What are the potential neural mechanisms that mediate auditory influences on rivaling visual motion percepts? Dominant visual stimuli are thought to be processed throughout the same cortical hierarchy that is involved during normal non-rivaling viewing. Thus, auditory motion may influence the dynamics of visual motion percepts at multiple cortical hierarchical levels (Sadaghiani et al.,
2009; Soto-Faraco, Kingstone, & Spence,
2003; Soto-Faraco et al.,
2004) via (1) genuine
multisensory integration, (2)
attention, and (3)
decisional processes. (1) Over the past decade,
multisensory interactions have been shown at multiple cortical levels ranging from primary sensory to higher order association cortices (Bremmer et al.,
2001; Kayser et al.,
2008; Schroeder & Foxe,
2005; Werner & Noppeney,
2010). Since true multisensory integration breaks down when sensory inputs are brought into conflict, the dominance periods of the congruent visual motion percept may be stabilized by the integration of congruent auditory and visual inputs into a unified percept. Multisensory integration or binding could then be considered a natural extension of the well-established perceptual grouping (Sobel & Blake,
2002) to the multisensory domain and may be related to attentional bottom-up effects. Given that binding within a sensory modality is generally stronger than between sensory modalities, it is not surprising that our multisensory congruency effect of approximately 30% rise in dominance time is smaller than “classical” visual perceptual grouping effects (Sobel & Blake,
2002), which lengthened dominance durations by 40% or more. In addition to “true” multisensory integration, auditory motion may influence the dominance times of rivaling percepts via additional endogenous
attentional mechanisms and voluntary control (Chong & Blake,
2006; Chong et al.,
2005; Lack,
1978; Maruya et al.,
2007; Meng & Tong,
2004).
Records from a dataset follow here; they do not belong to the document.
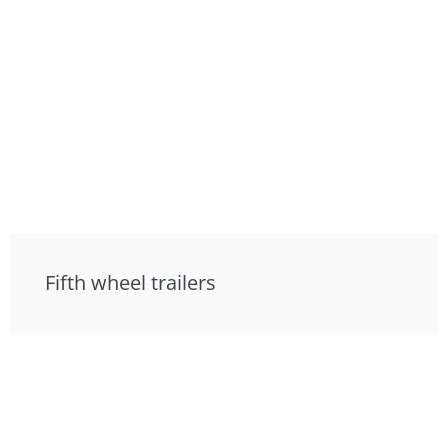
Fifth wheel trailers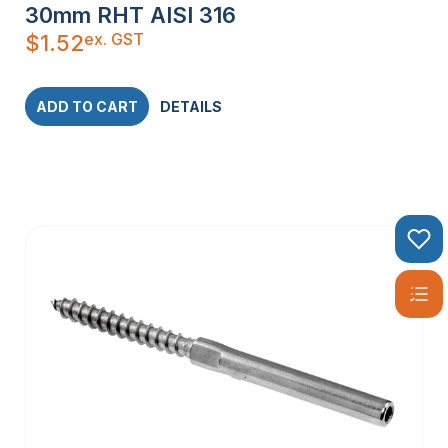
30mm RHT AISI 316
ex. GST
$
1.52
ADD TO CART
DETAILS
First, motion sound may withdraw attention from the visual stimulus (Alais, Parker, Boxtel, Paffen, & van Ee,
2007; Paffen et al.,
2006; Pastukhov & Braun,
2007). However, a “withdrawal mechanism” should generally slow down temporal dynamics and cannot easily explain the congruency-selective effect observed in the current study. Second, a congruent audiovisual motion percept may attract more attention leading to longer dominance times. Though we cannot exclude this effect of attention, it is interesting to note that under non-rivaling conditions incongruent rather than congruent task-irrelevant auditory inputs lead to protracted response times (Adam & Noppeney,
2010; Laurienti, Kraft, Maldijan, Burdette, & Wallace,
2004; Molholm, Ritter, Javitt, & Foxe,
2004; Noppeney, Josephs, Hocking, Price, & Friston,
2008; Noppeney, Ostwald, & Werner,
2010; Weissman, Warner, & Woldorff,
2004) and increased processing in the fronto-parietal attentional system. Third, auditory input has recently been shown to enhance voluntary control and attentional selection in binocular rivalry. However, this auditory-induced attentional selection gain was only observed when subjects attended to the sounds but not when they ignored the auditory input as in our paradigm (van Ee et al.,
2009). Collectively, these arguments suggest that endogenous top-down attention may not be the primary mechanism but rather amplify auditory influences initiated by genuine audiovisual integration. Finally, changes in dominance and suppression times may be attributed to high-level decisional biases induced by concurrent motion sound. For instance, observers may tend to report rightward motion for piecemeal periods with concurrent rightward sounds. While additional decisional influences cannot be fully excluded, we note that the dissociation of perceptual from decisional effects on subjects' report is a rather general problem in studies of binocular rivalry.